- **Problem description**
Convert the lines from the start of the entries through the line containing "kožou z šagrén" into a JSON list of strings, one string per line, leaving out blank lines.

Dataset entries:
────────────────────────────────────────

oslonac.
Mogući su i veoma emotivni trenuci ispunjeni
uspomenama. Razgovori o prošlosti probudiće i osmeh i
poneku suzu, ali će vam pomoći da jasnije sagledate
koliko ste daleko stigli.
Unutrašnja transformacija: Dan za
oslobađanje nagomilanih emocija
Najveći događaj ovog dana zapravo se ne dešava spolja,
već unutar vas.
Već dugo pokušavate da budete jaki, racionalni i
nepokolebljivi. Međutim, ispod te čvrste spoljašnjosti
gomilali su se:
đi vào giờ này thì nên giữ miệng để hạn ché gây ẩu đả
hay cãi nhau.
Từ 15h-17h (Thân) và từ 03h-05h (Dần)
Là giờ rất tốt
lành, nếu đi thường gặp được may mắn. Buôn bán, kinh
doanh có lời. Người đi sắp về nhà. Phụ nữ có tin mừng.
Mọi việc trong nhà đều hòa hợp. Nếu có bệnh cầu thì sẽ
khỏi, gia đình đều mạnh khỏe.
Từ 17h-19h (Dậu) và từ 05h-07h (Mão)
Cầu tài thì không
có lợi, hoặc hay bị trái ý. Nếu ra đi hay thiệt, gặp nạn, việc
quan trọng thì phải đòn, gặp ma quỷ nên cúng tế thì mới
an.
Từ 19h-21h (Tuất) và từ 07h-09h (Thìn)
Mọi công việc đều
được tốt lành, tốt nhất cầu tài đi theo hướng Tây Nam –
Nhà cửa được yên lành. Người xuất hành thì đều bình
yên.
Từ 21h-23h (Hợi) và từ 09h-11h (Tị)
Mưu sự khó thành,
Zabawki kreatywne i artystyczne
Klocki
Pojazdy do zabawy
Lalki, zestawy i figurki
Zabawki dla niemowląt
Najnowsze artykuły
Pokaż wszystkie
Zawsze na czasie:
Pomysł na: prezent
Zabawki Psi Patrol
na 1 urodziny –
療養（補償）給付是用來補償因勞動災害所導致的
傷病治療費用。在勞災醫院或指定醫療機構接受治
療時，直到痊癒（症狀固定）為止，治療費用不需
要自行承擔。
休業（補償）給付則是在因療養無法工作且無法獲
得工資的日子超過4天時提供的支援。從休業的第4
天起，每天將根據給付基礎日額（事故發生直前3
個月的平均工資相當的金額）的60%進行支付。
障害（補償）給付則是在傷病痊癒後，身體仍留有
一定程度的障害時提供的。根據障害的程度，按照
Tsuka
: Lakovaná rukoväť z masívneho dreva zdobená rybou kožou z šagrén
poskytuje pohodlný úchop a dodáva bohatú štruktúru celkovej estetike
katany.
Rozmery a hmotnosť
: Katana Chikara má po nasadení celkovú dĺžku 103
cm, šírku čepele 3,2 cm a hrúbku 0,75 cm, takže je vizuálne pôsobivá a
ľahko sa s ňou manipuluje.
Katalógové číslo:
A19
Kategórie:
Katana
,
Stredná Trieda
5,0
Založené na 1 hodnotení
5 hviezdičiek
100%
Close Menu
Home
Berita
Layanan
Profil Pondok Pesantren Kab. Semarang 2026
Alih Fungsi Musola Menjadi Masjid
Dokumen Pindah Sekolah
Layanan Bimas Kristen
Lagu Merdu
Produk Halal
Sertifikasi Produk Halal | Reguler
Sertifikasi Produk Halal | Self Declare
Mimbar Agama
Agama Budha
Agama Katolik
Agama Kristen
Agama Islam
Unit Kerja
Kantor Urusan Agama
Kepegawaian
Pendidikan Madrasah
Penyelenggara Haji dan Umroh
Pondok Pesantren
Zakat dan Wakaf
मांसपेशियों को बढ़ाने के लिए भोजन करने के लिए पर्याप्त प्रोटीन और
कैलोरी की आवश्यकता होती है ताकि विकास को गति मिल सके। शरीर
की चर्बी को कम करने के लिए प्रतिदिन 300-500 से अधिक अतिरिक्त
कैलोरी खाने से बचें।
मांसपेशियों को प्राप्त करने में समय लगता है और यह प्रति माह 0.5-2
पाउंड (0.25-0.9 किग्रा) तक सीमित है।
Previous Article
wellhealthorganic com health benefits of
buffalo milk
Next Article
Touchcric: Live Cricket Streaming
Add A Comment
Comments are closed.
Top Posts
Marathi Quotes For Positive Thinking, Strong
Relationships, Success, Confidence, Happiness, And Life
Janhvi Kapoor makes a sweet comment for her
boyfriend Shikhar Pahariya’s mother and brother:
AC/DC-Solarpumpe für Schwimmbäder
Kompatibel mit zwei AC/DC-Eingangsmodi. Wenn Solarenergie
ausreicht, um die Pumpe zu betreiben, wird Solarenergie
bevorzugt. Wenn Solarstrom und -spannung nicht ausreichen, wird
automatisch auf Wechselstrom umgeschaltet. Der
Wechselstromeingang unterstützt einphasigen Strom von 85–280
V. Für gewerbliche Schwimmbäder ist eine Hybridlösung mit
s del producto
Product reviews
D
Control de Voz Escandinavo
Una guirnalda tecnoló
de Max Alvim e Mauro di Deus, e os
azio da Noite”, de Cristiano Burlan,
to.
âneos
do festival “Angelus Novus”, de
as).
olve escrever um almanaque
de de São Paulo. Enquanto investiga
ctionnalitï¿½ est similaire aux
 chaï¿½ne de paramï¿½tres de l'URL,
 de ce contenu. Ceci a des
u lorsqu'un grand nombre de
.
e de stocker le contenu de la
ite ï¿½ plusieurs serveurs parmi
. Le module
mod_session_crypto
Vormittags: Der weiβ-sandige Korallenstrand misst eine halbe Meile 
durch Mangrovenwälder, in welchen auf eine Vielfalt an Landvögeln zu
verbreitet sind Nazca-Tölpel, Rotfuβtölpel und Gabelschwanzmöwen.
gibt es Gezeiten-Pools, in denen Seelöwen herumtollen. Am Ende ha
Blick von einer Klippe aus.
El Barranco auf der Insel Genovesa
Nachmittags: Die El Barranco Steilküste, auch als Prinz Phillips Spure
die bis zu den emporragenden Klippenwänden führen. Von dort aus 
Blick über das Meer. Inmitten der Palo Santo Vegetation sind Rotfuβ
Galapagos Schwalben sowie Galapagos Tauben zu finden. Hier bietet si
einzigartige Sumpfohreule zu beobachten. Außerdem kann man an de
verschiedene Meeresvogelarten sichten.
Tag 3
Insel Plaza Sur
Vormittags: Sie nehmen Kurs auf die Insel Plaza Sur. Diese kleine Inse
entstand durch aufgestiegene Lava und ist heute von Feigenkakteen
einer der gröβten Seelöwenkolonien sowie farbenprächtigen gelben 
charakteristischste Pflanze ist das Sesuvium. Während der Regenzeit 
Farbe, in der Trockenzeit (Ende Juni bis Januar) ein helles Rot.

────────────────────────────────────────

- **Exercise solution**
[
  "oslonac.",
  "Mogući su i veoma emotivni trenuci ispunjeni",
  "uspomenama. Razgovori o prošlosti probudiće i osmeh i",
  "poneku suzu, ali će vam pomoći da jasnije sagledate",
  "koliko ste daleko stigli.",
  "Unutrašnja transformacija: Dan za",
  "oslobađanje nagomilanih emocija",
  "Najveći događaj ovog dana zapravo se ne dešava spolja,",
  "već unutar vas.",
  "Već dugo pokušavate da budete jaki, racionalni i",
  "nepokolebljivi. Međutim, ispod te čvrste spoljašnjosti",
  "gomilali su se:",
  "đi vào giờ này thì nên giữ miệng để hạn ché gây ẩu đả",
  "hay cãi nhau.",
  "Từ 15h-17h (Thân) và từ 03h-05h (Dần)",
  "Là giờ rất tốt",
  "lành, nếu đi thường gặp được may mắn. Buôn bán, kinh",
  "doanh có lời. Người đi sắp về nhà. Phụ nữ có tin mừng.",
  "Mọi việc trong nhà đều hòa hợp. Nếu có bệnh cầu thì sẽ",
  "khỏi, gia đình đều mạnh khỏe.",
  "Từ 17h-19h (Dậu) và từ 05h-07h (Mão)",
  "Cầu tài thì không",
  "có lợi, hoặc hay bị trái ý. Nếu ra đi hay thiệt, gặp nạn, việc",
  "quan trọng thì phải đòn, gặp ma quỷ nên cúng tế thì mới",
  "an.",
  "Từ 19h-21h (Tuất) và từ 07h-09h (Thìn)",
  "Mọi công việc đều",
  "được tốt lành, tốt nhất cầu tài đi theo hướng Tây Nam –",
  "Nhà cửa được yên lành. Người xuất hành thì đều bình",
  "yên.",
  "Từ 21h-23h (Hợi) và từ 09h-11h (Tị)",
  "Mưu sự khó thành,",
  "Zabawki kreatywne i artystyczne",
  "Klocki",
  "Pojazdy do zabawy",
  "Lalki, zestawy i figurki",
  "Zabawki dla niemowląt",
  "Najnowsze artykuły",
  "Pokaż wszystkie",
  "Zawsze na czasie:",
  "Pomysł na: prezent",
  "Zabawki Psi Patrol",
  "na 1 urodziny –",
  "療養（補償）給付是用來補償因勞動災害所導致的",
  "傷病治療費用。在勞災醫院或指定醫療機構接受治",
  "療時，直到痊癒（症狀固定）為止，治療費用不需",
  "要自行承擔。",
  "休業（補償）給付則是在因療養無法工作且無法獲",
  "得工資的日子超過4天時提供的支援。從休業的第4",
  "天起，每天將根據給付基礎日額（事故發生直前3",
  "個月的平均工資相當的金額）的60%進行支付。",
  "障害（補償）給付則是在傷病痊癒後，身體仍留有",
  "一定程度的障害時提供的。根據障害的程度，按照",
  "Tsuka",
  ": Lakovaná rukoväť z masívneho dreva zdobená rybou kožou z šagrén"
]